Back in the 1970s, Woody Allen published three volumes of comic pieces that were ultimately collected as his Complete Prose. To measure Fey’s book against Allen’s is to realise how drastically the American mind has shrivelled over the intervening years. Allen’s range of reference was unapologetically wide. Dostoevsky, Kafka, Plato, Van Gogh, Yeats, Stravinsky, Gertrude Stein – many an Allen joke depended on your having at least a rough idea who such people were. When Fey drops an obscure name, it generally turns out to be some actor from a justly forgotten TV show. Larry Wilcox? Jon from CHiPs. Robert Wuhl? The guy from Arli$$. It’s moderately funny, once or twice, when a woman as smart as Fey conjures the name of some long-forgotten TV hack, or drops some gangsta catchphrase. But when she confines herself to the same tiny spectrum of American junk culture for the course of a whole book, you struggle for air. 
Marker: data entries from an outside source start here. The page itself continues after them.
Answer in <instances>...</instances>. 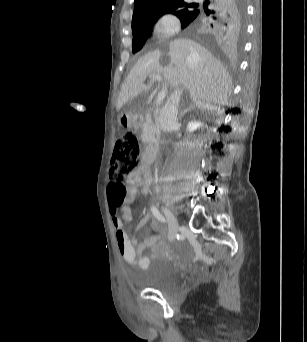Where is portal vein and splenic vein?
I'll return each mask as SVG.
<instances>
[{"mask_svg":"<svg viewBox=\"0 0 307 342\" xmlns=\"http://www.w3.org/2000/svg\"><path fill=\"white\" fill-rule=\"evenodd\" d=\"M150 78H152V80H159V82L164 81V78L159 76V74H151ZM167 91H168L167 86H160L159 92L156 95V99L154 100V103L156 105H159L161 103V101L165 100V97L167 95Z\"/></svg>","mask_w":307,"mask_h":342,"instance_id":"1","label":"portal vein and splenic vein"}]
</instances>
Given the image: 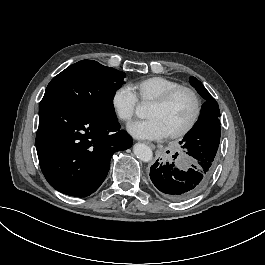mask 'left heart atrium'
<instances>
[{"label": "left heart atrium", "mask_w": 265, "mask_h": 265, "mask_svg": "<svg viewBox=\"0 0 265 265\" xmlns=\"http://www.w3.org/2000/svg\"><path fill=\"white\" fill-rule=\"evenodd\" d=\"M129 133L138 139H159L166 132L157 119L136 120L128 125Z\"/></svg>", "instance_id": "left-heart-atrium-1"}]
</instances>
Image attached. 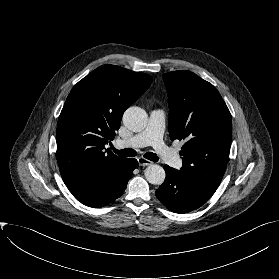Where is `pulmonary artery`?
Returning <instances> with one entry per match:
<instances>
[{"mask_svg":"<svg viewBox=\"0 0 279 279\" xmlns=\"http://www.w3.org/2000/svg\"><path fill=\"white\" fill-rule=\"evenodd\" d=\"M166 114L163 110L157 109L150 113L146 128L139 134L118 142L119 146L141 148L152 146L161 159L173 168L180 169L182 160L169 149L163 142Z\"/></svg>","mask_w":279,"mask_h":279,"instance_id":"1","label":"pulmonary artery"}]
</instances>
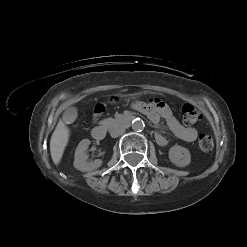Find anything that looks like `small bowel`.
I'll use <instances>...</instances> for the list:
<instances>
[{"label":"small bowel","instance_id":"small-bowel-1","mask_svg":"<svg viewBox=\"0 0 247 247\" xmlns=\"http://www.w3.org/2000/svg\"><path fill=\"white\" fill-rule=\"evenodd\" d=\"M117 104L115 97H110L108 103H98L95 106V111L98 114L111 112L113 106ZM134 108L141 113L145 114L153 124H158L161 119L166 121L168 129L179 139L185 142H193L197 139L198 132L194 127L183 126L180 121L174 116L171 109L162 102H137L134 104ZM155 140L160 146L167 144V139L161 134H155Z\"/></svg>","mask_w":247,"mask_h":247}]
</instances>
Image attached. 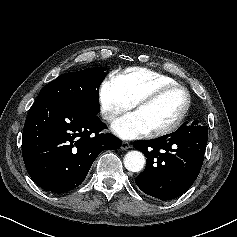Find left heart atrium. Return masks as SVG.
I'll list each match as a JSON object with an SVG mask.
<instances>
[{"label":"left heart atrium","instance_id":"obj_1","mask_svg":"<svg viewBox=\"0 0 237 237\" xmlns=\"http://www.w3.org/2000/svg\"><path fill=\"white\" fill-rule=\"evenodd\" d=\"M112 131L122 139H135L146 135L149 130L136 113H130L119 119L112 126Z\"/></svg>","mask_w":237,"mask_h":237}]
</instances>
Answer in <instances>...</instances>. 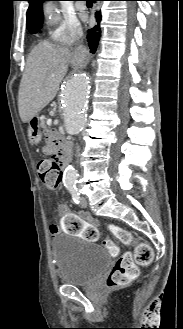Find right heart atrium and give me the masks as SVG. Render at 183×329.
I'll return each mask as SVG.
<instances>
[{
	"instance_id": "right-heart-atrium-1",
	"label": "right heart atrium",
	"mask_w": 183,
	"mask_h": 329,
	"mask_svg": "<svg viewBox=\"0 0 183 329\" xmlns=\"http://www.w3.org/2000/svg\"><path fill=\"white\" fill-rule=\"evenodd\" d=\"M82 34L78 22L72 21L61 25L52 33V39L59 44H67L77 40Z\"/></svg>"
}]
</instances>
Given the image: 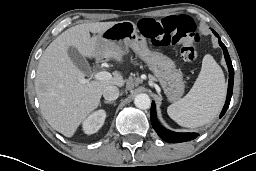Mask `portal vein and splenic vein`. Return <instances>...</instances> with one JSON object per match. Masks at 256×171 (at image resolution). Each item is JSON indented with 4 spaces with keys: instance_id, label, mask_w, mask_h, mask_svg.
I'll list each match as a JSON object with an SVG mask.
<instances>
[{
    "instance_id": "18ae733b",
    "label": "portal vein and splenic vein",
    "mask_w": 256,
    "mask_h": 171,
    "mask_svg": "<svg viewBox=\"0 0 256 171\" xmlns=\"http://www.w3.org/2000/svg\"><path fill=\"white\" fill-rule=\"evenodd\" d=\"M93 78H94L95 80H111V79H112V75H111V73H109V72L100 71V72L95 73V74L93 75ZM89 81H90V79H84V78H82V79L80 80V82H81L82 84H86V83L89 82Z\"/></svg>"
}]
</instances>
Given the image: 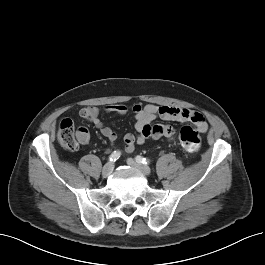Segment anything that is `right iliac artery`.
<instances>
[{
    "label": "right iliac artery",
    "instance_id": "obj_1",
    "mask_svg": "<svg viewBox=\"0 0 265 265\" xmlns=\"http://www.w3.org/2000/svg\"><path fill=\"white\" fill-rule=\"evenodd\" d=\"M121 155V152L120 151H114L110 156H109V161L111 162H115L116 160L119 159Z\"/></svg>",
    "mask_w": 265,
    "mask_h": 265
}]
</instances>
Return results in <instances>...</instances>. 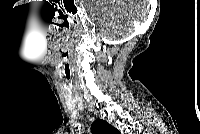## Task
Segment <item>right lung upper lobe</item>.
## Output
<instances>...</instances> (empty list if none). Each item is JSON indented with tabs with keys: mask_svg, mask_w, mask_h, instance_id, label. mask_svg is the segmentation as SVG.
I'll return each mask as SVG.
<instances>
[{
	"mask_svg": "<svg viewBox=\"0 0 200 134\" xmlns=\"http://www.w3.org/2000/svg\"><path fill=\"white\" fill-rule=\"evenodd\" d=\"M92 133L117 134L118 130L116 128H114L113 126H111L106 121L98 119V120L94 121V123H93Z\"/></svg>",
	"mask_w": 200,
	"mask_h": 134,
	"instance_id": "right-lung-upper-lobe-1",
	"label": "right lung upper lobe"
}]
</instances>
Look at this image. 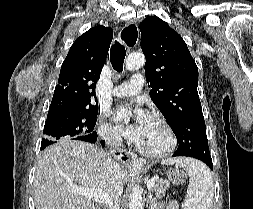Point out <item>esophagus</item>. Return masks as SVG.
Wrapping results in <instances>:
<instances>
[{
	"label": "esophagus",
	"instance_id": "esophagus-1",
	"mask_svg": "<svg viewBox=\"0 0 253 209\" xmlns=\"http://www.w3.org/2000/svg\"><path fill=\"white\" fill-rule=\"evenodd\" d=\"M119 38L125 43L128 49L134 47L138 41L139 31L135 21H126L124 27L119 32ZM117 157L130 165L135 166L142 164V161L135 158L134 155L125 150H118Z\"/></svg>",
	"mask_w": 253,
	"mask_h": 209
}]
</instances>
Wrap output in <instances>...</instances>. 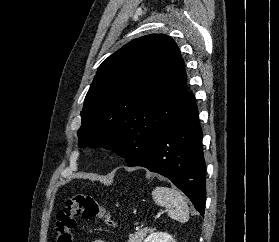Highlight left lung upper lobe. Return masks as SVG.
<instances>
[{
  "label": "left lung upper lobe",
  "mask_w": 279,
  "mask_h": 242,
  "mask_svg": "<svg viewBox=\"0 0 279 242\" xmlns=\"http://www.w3.org/2000/svg\"><path fill=\"white\" fill-rule=\"evenodd\" d=\"M185 63L164 34L134 39L98 68L85 97L79 145L112 149L132 161L189 97Z\"/></svg>",
  "instance_id": "left-lung-upper-lobe-1"
}]
</instances>
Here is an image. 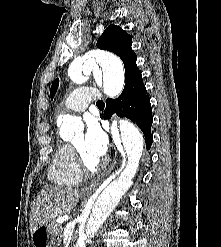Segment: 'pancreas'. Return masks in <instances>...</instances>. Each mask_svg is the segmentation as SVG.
Segmentation results:
<instances>
[{
	"label": "pancreas",
	"instance_id": "cf45deb5",
	"mask_svg": "<svg viewBox=\"0 0 221 247\" xmlns=\"http://www.w3.org/2000/svg\"><path fill=\"white\" fill-rule=\"evenodd\" d=\"M52 229H53L54 236L57 237L58 241H61L64 226L62 224H57V223L52 222Z\"/></svg>",
	"mask_w": 221,
	"mask_h": 247
}]
</instances>
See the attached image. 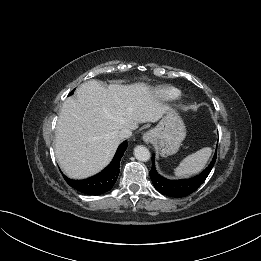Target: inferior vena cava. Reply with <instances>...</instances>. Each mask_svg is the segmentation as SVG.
I'll return each mask as SVG.
<instances>
[{
    "label": "inferior vena cava",
    "mask_w": 261,
    "mask_h": 261,
    "mask_svg": "<svg viewBox=\"0 0 261 261\" xmlns=\"http://www.w3.org/2000/svg\"><path fill=\"white\" fill-rule=\"evenodd\" d=\"M132 134L131 129L129 128H122L119 132H118V136L120 139H125L130 137Z\"/></svg>",
    "instance_id": "obj_1"
}]
</instances>
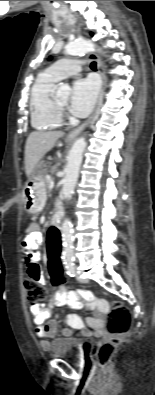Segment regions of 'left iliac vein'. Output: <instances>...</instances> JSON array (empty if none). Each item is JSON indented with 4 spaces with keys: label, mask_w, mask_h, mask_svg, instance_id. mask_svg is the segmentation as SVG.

When Fey does risk a lone literary allusion – her cruise-ship chapter is entitled “My Honeymoon, or A Supposedly Fun Thing I’ll Never Do Again Either” – she adds a clanging footnote that epitomises the book’s weaknesses: “If you get this reference to David Foster Wallace’s 1997 collection of essays, consider yourself a member of the cultural elite. Why do you hate your country and flag so much?!” Fey’s deft touch deserts her here, as it does in so many parts of the book. She lets anger propel her beyond irony and into mere sarcasm. But we should probably cut her some slack on this one. America’s fools and philistines want her down there in the trenches of the culture wars, with them. The temptation to take the odd brutal crack at them must be awfully hard to resist.  

Fey got a six million dollar advance for this book. That is a fair whack. No doubt she felt obliged to deliver the kind of book that would earn the money back. But it isn’t much fun watching an intelligent writer pretend to be less smart than she really is. Writing for TV, Fey has never seemed to be in any doubt about what her audience wants. It wants her to write as sharply and dangerously as she possibly can. She doesn’t seem to think readers of this book will want the same thing. Reading Bossypants, you get a feeling you never get while watching 30 Rock: the feeling that you’re being written down to.